▶

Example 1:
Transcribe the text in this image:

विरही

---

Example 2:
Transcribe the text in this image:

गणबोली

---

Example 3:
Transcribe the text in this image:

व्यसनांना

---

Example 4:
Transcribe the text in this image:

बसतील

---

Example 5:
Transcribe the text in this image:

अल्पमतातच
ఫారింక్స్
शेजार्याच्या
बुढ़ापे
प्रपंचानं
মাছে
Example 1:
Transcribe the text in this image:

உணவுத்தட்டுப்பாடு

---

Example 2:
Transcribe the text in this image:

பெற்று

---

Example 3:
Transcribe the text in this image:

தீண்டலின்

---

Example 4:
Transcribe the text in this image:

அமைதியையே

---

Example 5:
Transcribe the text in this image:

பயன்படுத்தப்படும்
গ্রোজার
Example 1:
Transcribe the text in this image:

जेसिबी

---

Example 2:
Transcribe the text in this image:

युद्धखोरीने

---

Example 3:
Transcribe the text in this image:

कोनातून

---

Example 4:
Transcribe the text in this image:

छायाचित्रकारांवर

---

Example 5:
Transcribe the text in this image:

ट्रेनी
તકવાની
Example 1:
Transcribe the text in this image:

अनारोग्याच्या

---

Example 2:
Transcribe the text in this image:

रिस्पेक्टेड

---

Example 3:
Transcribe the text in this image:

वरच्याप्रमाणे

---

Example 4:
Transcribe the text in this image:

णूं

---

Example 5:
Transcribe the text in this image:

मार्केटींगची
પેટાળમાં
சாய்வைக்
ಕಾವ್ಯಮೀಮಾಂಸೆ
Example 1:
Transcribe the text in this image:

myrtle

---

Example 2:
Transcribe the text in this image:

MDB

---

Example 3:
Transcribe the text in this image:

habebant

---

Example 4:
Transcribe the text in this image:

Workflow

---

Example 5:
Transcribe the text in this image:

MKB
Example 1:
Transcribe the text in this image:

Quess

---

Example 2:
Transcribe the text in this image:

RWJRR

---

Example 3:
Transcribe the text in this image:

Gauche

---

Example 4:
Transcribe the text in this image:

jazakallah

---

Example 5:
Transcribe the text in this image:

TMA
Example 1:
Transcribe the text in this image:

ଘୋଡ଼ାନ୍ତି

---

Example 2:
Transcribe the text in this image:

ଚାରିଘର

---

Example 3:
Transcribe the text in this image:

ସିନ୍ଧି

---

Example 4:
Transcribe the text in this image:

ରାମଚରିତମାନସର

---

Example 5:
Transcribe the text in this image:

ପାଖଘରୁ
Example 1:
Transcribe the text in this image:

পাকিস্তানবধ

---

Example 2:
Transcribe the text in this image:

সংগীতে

◀

_Work to complete_: Give back the whole listing above. Keep every character the same.

_Task solution_:
Example 1:
Transcribe the text in this image:

विरही

---

Example 2:
Transcribe the text in this image:

गणबोली

---

Example 3:
Transcribe the text in this image:

व्यसनांना

---

Example 4:
Transcribe the text in this image:

बसतील

---

Example 5:
Transcribe the text in this image:

अल्पमतातच
ఫారింక్స్
शेजार्याच्या
बुढ़ापे
प्रपंचानं
মাছে
Example 1:
Transcribe the text in this image:

உணவுத்தட்டுப்பாடு

---

Example 2:
Transcribe the text in this image:

பெற்று

---

Example 3:
Transcribe the text in this image:

தீண்டலின்

---

Example 4:
Transcribe the text in this image:

அமைதியையே

---

Example 5:
Transcribe the text in this image:

பயன்படுத்தப்படும்
গ্রোজার
Example 1:
Transcribe the text in this image:

जेसिबी

---

Example 2:
Transcribe the text in this image:

युद्धखोरीने

---

Example 3:
Transcribe the text in this image:

कोनातून

---

Example 4:
Transcribe the text in this image:

छायाचित्रकारांवर

---

Example 5:
Transcribe the text in this image:

ट्रेनी
તકવાની
Example 1:
Transcribe the text in this image:

अनारोग्याच्या

---

Example 2:
Transcribe the text in this image:

रिस्पेक्टेड

---

Example 3:
Transcribe the text in this image:

वरच्याप्रमाणे

---

Example 4:
Transcribe the text in this image:

णूं

---

Example 5:
Transcribe the text in this image:

मार्केटींगची
પેટાળમાં
சாய்வைக்
ಕಾವ್ಯಮೀಮಾಂಸೆ
Example 1:
Transcribe the text in this image:

myrtle

---

Example 2:
Transcribe the text in this image:

MDB

---

Example 3:
Transcribe the text in this image:

habebant

---

Example 4:
Transcribe the text in this image:

Workflow

---

Example 5:
Transcribe the text in this image:

MKB
Example 1:
Transcribe the text in this image:

Quess

---

Example 2:
Transcribe the text in this image:

RWJRR

---

Example 3:
Transcribe the text in this image:

Gauche

---

Example 4:
Transcribe the text in this image:

jazakallah

---

Example 5:
Transcribe the text in this image:

TMA
Example 1:
Transcribe the text in this image:

ଘୋଡ଼ାନ୍ତି

---

Example 2:
Transcribe the text in this image:

ଚାରିଘର

---

Example 3:
Transcribe the text in this image:

ସିନ୍ଧି

---

Example 4:
Transcribe the text in this image:

ରାମଚରିତମାନସର

---

Example 5:
Transcribe the text in this image:

ପାଖଘରୁ
Example 1:
Transcribe the text in this image:

পাকিস্তানবধ

---

Example 2:
Transcribe the text in this image:

সংগীতে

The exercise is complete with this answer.